Plot: Steal two nuclear bombs from NATO with a body double switcheroo and ransom the West for $100M pounds.

Foiled by: Bond finds the missing plane, proves to Domino that Largo killed her brother, gets some intel on where the bombs are and calls in the cavalry for an epic scuba fight.

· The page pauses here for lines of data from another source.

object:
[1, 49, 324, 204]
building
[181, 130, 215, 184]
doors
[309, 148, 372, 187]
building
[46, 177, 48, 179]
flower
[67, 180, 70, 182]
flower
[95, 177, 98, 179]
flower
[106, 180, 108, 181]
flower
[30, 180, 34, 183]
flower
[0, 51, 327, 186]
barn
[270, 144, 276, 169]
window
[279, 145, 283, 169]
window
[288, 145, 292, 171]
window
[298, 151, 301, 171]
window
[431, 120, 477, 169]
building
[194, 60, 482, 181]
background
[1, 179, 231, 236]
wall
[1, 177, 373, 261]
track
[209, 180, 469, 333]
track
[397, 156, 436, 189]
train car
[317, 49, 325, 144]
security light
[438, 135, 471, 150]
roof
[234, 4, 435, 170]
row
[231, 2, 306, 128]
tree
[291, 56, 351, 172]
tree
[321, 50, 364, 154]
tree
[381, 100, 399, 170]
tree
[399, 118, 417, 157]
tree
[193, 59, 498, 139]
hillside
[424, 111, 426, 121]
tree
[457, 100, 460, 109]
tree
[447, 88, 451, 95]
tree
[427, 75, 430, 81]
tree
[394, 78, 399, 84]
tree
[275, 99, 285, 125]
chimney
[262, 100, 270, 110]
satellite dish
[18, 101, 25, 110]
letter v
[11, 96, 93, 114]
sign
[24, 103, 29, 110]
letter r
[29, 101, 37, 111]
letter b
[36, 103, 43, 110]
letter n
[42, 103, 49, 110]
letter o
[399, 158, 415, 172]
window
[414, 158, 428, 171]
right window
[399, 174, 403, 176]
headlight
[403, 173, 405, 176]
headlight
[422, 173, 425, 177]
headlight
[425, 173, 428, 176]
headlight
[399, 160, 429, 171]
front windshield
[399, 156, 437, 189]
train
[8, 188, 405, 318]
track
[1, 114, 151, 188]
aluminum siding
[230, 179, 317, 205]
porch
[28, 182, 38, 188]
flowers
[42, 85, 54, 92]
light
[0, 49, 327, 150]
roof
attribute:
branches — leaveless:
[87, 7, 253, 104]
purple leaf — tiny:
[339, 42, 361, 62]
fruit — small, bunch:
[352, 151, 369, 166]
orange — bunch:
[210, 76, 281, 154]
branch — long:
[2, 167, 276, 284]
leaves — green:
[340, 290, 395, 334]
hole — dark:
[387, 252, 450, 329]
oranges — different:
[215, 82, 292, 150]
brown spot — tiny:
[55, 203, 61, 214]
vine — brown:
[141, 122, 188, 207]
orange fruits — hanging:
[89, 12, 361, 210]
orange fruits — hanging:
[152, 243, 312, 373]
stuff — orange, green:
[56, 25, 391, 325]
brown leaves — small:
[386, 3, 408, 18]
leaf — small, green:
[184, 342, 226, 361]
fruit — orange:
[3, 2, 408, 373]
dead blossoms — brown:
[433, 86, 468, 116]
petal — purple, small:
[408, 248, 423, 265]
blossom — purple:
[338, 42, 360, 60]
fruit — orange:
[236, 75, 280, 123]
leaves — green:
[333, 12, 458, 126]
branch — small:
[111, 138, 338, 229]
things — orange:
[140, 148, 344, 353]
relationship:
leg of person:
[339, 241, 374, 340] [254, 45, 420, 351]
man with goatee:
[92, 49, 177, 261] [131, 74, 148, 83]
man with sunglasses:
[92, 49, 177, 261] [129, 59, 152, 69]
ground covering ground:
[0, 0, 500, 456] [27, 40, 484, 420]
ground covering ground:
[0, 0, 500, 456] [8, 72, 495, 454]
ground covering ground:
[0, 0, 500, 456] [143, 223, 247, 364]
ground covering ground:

Intriguing Setting(s): The Bahamas | No. 2’s house complete with shark pool!

Bond: Sean Connery

Villain(s):

  • No. 1 (Blofeld, though again, you never see his face)
  • No 2. – Emilio Largo

Bond Girl(s):

  • Domino Derval – Largo’s mistress and sister of the murdered, impersonated NATO pilot; played by former Miss France Claudine Auger
  • Fiona Volpe – Hands down my all time favorite baddie Bond Girl
  • Patricia Fearing – the very handsy masseuse at the health spa

HL’s Hot Take: Some of the most beautiful Bond Girls of all time, great villainy and a decent plot.

Head Librarian Rank: 7/24

Critical Rank: 6/24


TRIVIA SECTION!

Odds & Ends:

  • Thunderball is the name of the rescue operation.
  • This was meant to be the first Bond filmed (and then the second, then the third…) but a court case was tied up for years over authorship of the source material.
  • First time multiple 00 agents are assembled for a briefing, for some reason in a room with a GIGANTIC window to the street outside

6 Degrees Cameos: Anthony Dawson (uncredited as No. 1) is in Dial M for Murder with Grace Kelly

Gadgets: Jet pack getaway!

Cars: Aston Martin DB5

Awards: Oscar Winner! – Best Visual Effects making for back to back Bond wins

Release Order: 4/25 (1965)

Concise write-up on the legal battle of the film from jamesbond.fandom.com/wiki:

Originally meant as the first James Bond film, Thunderball was the centre of legal disputes that began in 1961 and did not conclude until 2013. Former Ian Fleming collaborators Kevin McClory and Jack Whittingham sued Fleming shortly after the 1961 publication of the Thunderball novel, claiming he based it upon the screenplay the trio had earlier written in a failed cinematic translation of James Bond. The lawsuit was settled out of court; McClory retained certain screen rights to the novel’s story, plot, and characters. By then, James Bond was a box office success, and series producers Broccoli and Saltzman feared a rival McClory film beyond their control; they agreed to McClory’s producer’s credit of a cinematic Thunderball, with them as executive producers.
It was promoted as “Ian Fleming’s Thunderball“. Yet, along with the official credits to screenwriters Richard Maibaum and John Hopkins, the screenplay is also identified as based on an original screenplay by Jack Whittingham and as based on the original story by Kevin McClory, Jack Whittingham, and Ian Fleming. To date, the novel has twice been adapted cinematically; the 1983, McClory-produced Never Say Never Again, features Sean Connery as James Bond, but is not an EON production.
In November 2013 the McClory estate finally reached a settlement with MGM and EON productions, transferring all rights to Thunderball, S.P.E.C.T.R.E., and the character of Blofeld back to EON.